The only difference between machine learning and good old econometrics is the area of application. Econemetricians try to predict the past, e.g. explain what was the reason for this or that level of salary, or gdp. That’s why they worry about standard errors and distribution of estimators in the limit. Machine learners mostly concerned about the point estimate rather than a confidence interval. The funny thing is that machine learning and econometrics are the same things. This is good old mathematical statistics which is called differently. Machine learning is a reduced form estimation sent to the limit. A century ago there were no computers and most of the machine learning techniques were not available; the best the statisticians could do was ordinary least squares because estimators have closed form solution and tractable limiting distributional behaviour. The solutions required ingenuity and fundamental understanding of mathematics.

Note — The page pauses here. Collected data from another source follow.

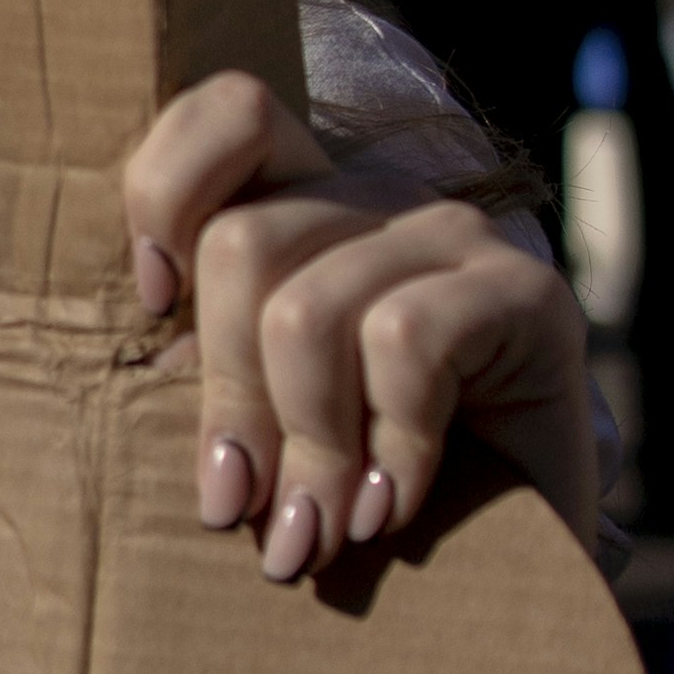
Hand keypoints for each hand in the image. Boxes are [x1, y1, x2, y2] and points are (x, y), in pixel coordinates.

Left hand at [122, 70, 598, 583]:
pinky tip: (392, 508)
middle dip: (230, 398)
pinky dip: (389, 442)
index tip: (157, 311)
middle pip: (241, 245)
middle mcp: (381, 198)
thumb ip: (216, 374)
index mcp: (308, 205)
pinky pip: (407, 343)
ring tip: (315, 538)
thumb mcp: (274, 421)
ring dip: (307, 448)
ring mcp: (457, 236)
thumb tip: (144, 384)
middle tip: (238, 511)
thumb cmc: (374, 490)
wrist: (529, 558)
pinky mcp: (528, 292)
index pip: (230, 115)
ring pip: (309, 310)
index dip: (166, 193)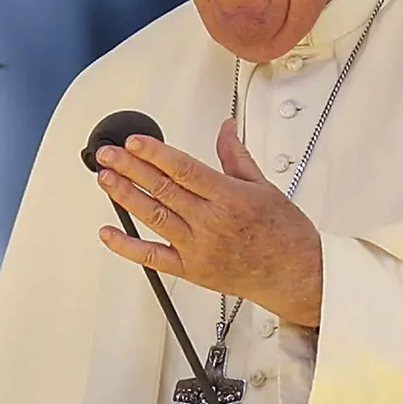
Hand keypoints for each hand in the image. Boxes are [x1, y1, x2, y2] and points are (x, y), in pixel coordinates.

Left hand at [93, 118, 323, 326]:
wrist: (296, 275)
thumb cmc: (284, 233)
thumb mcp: (263, 185)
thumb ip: (235, 156)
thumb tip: (225, 128)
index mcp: (229, 198)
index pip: (183, 170)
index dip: (155, 154)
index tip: (134, 142)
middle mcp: (210, 222)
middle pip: (162, 189)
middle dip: (130, 168)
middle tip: (107, 154)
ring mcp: (198, 247)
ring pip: (153, 217)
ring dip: (125, 196)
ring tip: (106, 179)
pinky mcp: (191, 270)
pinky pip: (153, 258)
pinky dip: (127, 246)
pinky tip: (108, 231)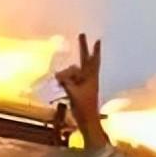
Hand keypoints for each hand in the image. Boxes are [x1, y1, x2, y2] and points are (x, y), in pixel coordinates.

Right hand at [56, 33, 108, 148]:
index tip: (98, 39)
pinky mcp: (78, 90)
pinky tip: (59, 83)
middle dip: (83, 48)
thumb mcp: (74, 92)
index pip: (92, 60)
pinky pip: (69, 80)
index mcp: (91, 78)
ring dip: (66, 75)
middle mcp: (89, 78)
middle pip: (85, 60)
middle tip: (81, 35)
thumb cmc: (84, 107)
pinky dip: (64, 81)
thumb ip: (66, 81)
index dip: (94, 50)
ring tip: (60, 82)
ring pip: (73, 72)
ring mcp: (83, 84)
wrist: (88, 121)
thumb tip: (58, 74)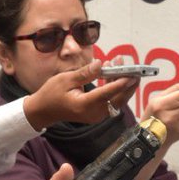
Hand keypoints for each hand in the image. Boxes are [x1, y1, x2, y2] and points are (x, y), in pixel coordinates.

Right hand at [22, 60, 137, 129]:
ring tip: (120, 64)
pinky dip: (115, 88)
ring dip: (122, 84)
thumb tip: (100, 64)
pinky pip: (111, 101)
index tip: (131, 74)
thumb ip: (85, 73)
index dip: (120, 83)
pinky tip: (112, 73)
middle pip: (117, 99)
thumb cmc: (52, 94)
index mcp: (84, 105)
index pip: (107, 94)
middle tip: (134, 69)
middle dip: (127, 83)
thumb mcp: (65, 79)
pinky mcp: (97, 113)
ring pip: (116, 100)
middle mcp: (93, 113)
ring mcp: (96, 115)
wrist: (44, 111)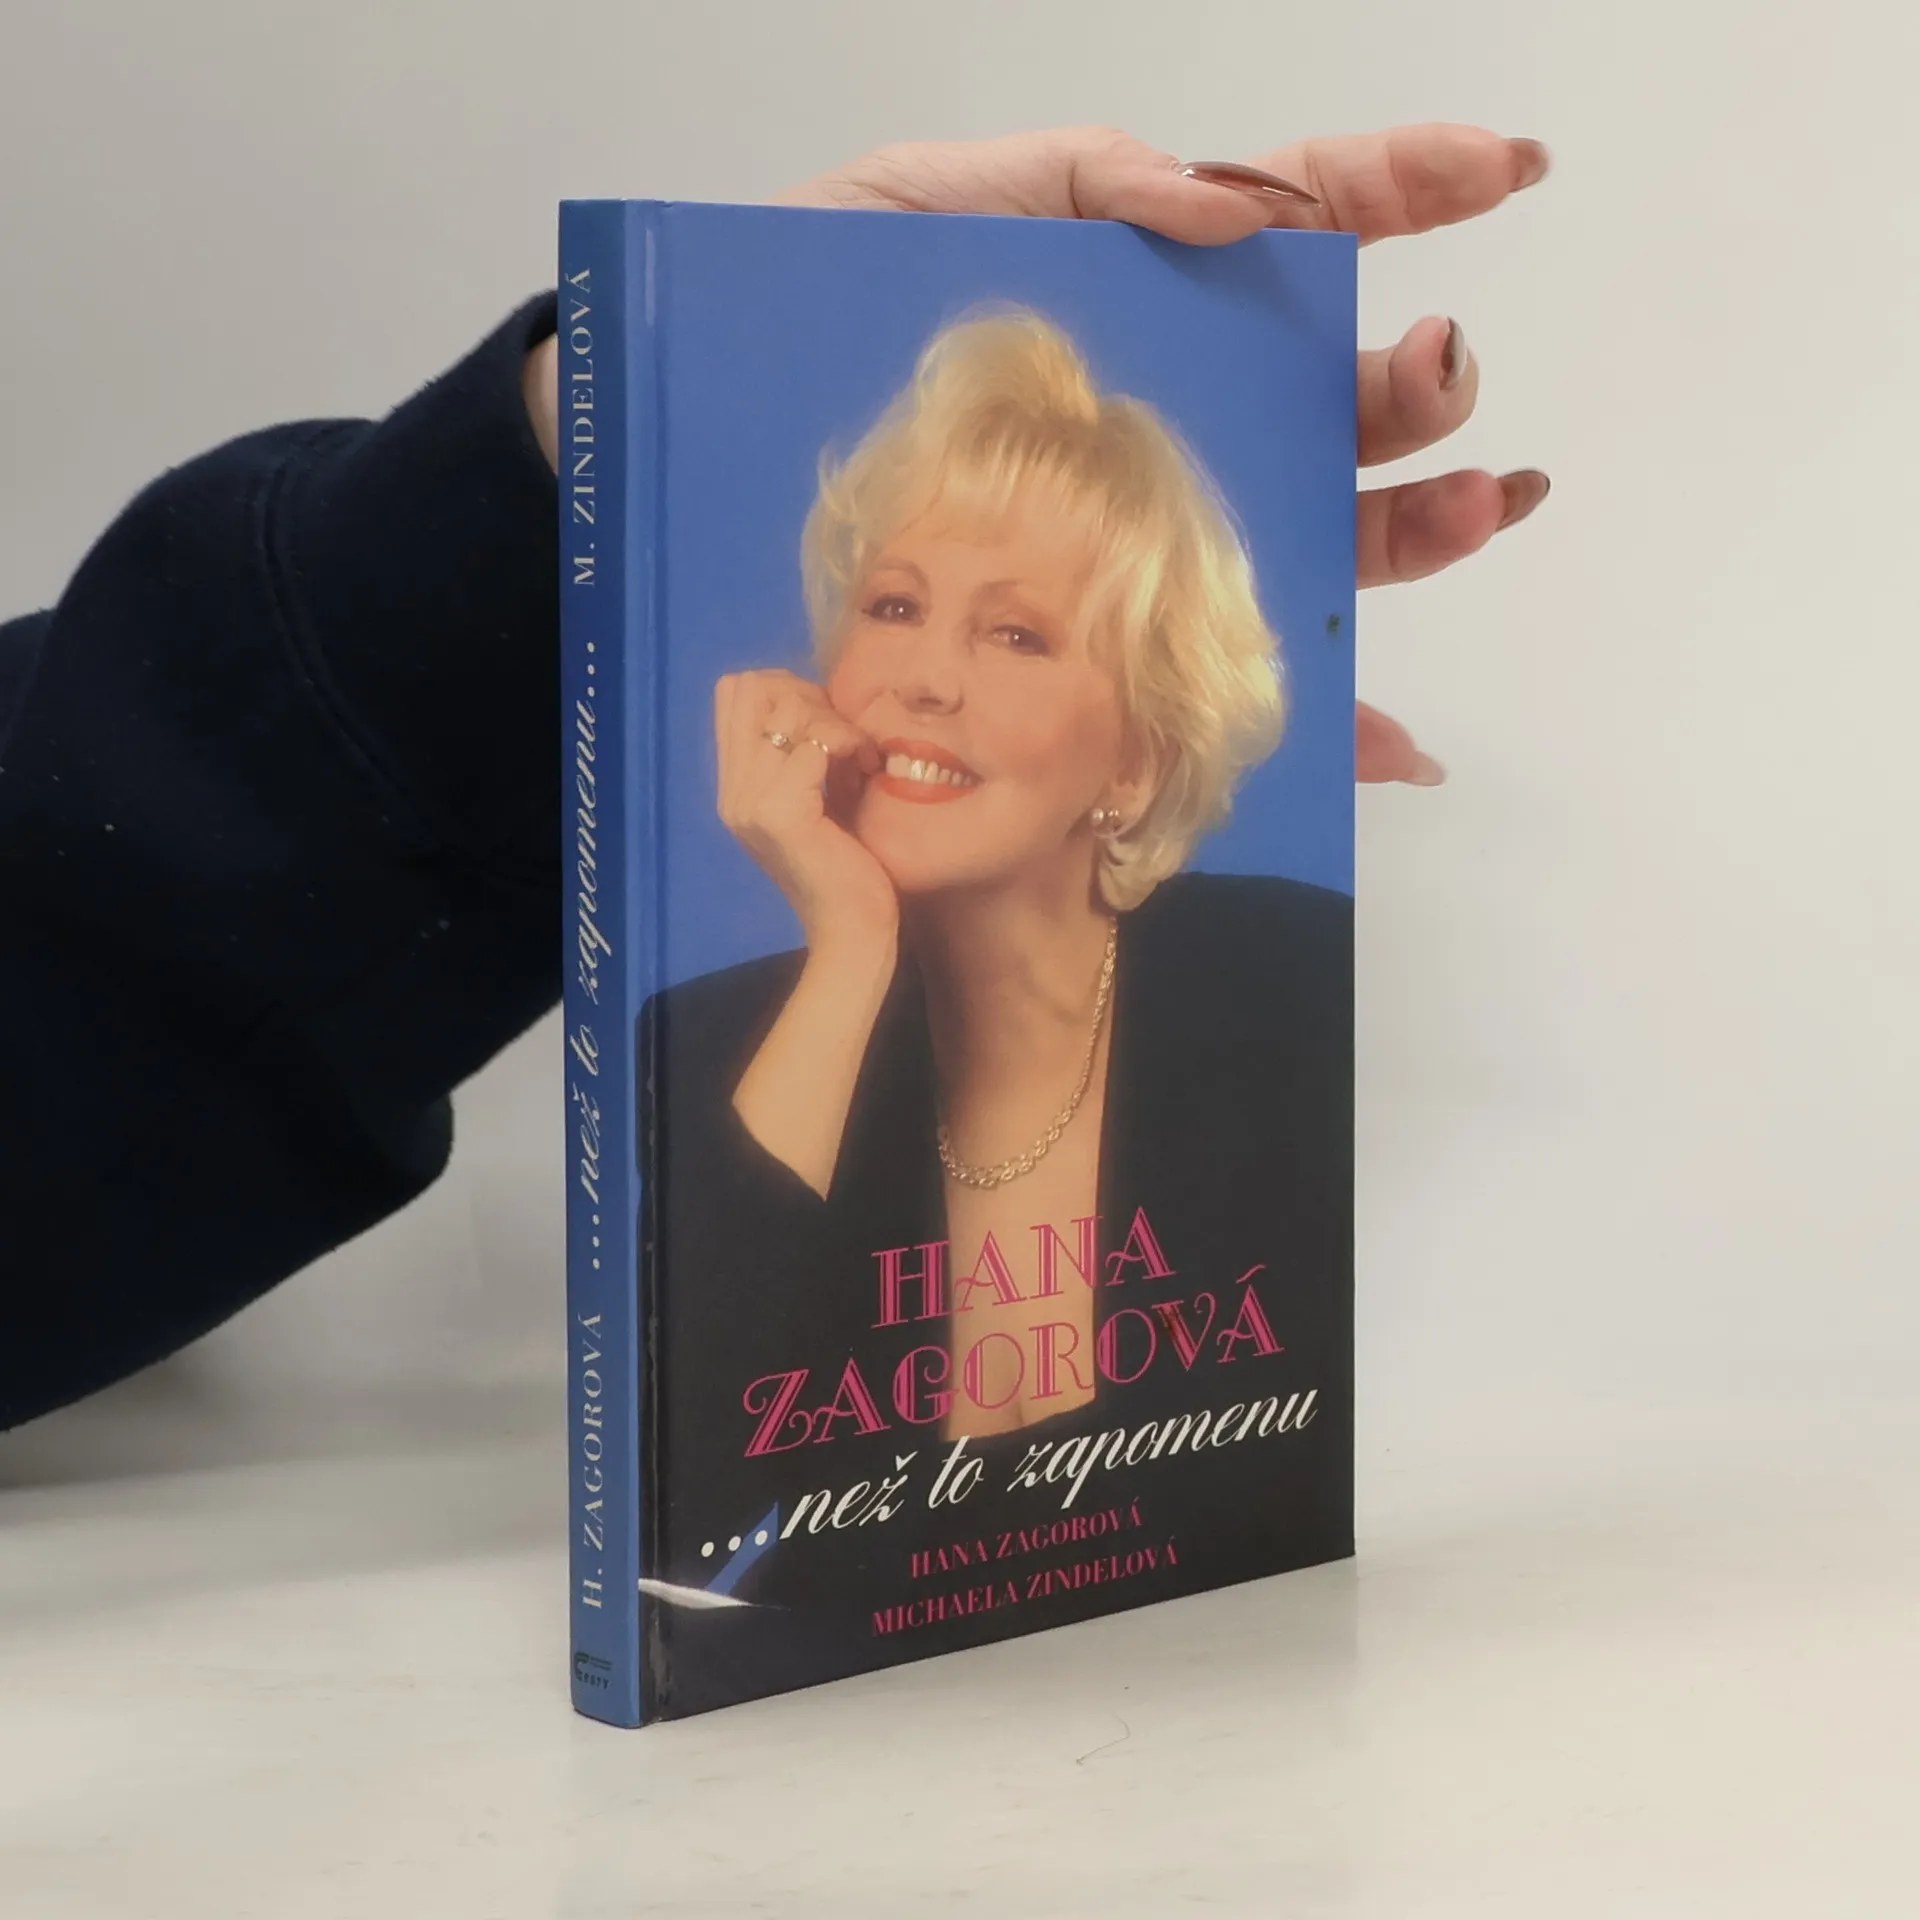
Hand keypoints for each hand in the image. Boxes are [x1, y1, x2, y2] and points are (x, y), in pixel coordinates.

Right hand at [714, 669, 895, 951]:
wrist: (852, 931)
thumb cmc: (846, 868)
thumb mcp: (817, 798)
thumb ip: (803, 753)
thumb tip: (818, 697)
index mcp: (735, 787)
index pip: (735, 691)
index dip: (786, 688)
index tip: (828, 723)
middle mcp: (732, 792)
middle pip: (752, 687)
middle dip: (809, 695)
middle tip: (846, 736)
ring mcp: (750, 803)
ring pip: (786, 709)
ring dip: (835, 721)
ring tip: (861, 757)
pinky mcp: (780, 815)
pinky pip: (814, 743)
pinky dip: (848, 743)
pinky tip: (867, 769)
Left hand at [778, 123, 1553, 786]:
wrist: (675, 452)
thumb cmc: (785, 312)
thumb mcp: (916, 203)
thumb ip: (1076, 180)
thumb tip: (1231, 200)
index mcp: (1128, 292)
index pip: (1292, 224)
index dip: (1400, 188)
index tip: (1502, 171)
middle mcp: (1158, 413)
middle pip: (1328, 400)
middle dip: (1413, 386)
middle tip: (1436, 379)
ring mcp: (1135, 528)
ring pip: (1313, 530)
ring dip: (1409, 526)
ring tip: (1466, 509)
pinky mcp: (1092, 634)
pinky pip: (1226, 675)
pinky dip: (1321, 709)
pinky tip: (1391, 736)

Hm… I have gone astray a little bit. The point which I was trying to make in this post is that just like Star Track incorporate that some geeky stuff about theoretical physics into popular culture, social networking incorporated machine learning, or econometrics, into popular culture. An average Joe became informed about things that can be done once you know some mathematical statistics. However, what an average Joe doesn’t know is that there is a competing concept that allows doing the same thing and it is called structural estimations. McFadden got a Nobel price for pioneering this field. The idea here is that you think explicitly how the data was generated. It is closely related to an idea of sufficiency in statistics. One does not need to know the data about the whole population to make conclusions, a random sample from this population is enough. A random sample from a population is an example of a sufficient statistic i.e. there is already enough information for the analysis. Structural estimations do the same thing; we have the data but maybe it is not random, or maybe something that we need to control for is missing, but it is good enough if we bring some outside knowledge about this data.

The paper that I have presented the other day is about how the demand can be predicted if one has data, potentially very limited amount of it. It could be a great alternative to machine learning for dating services, for example.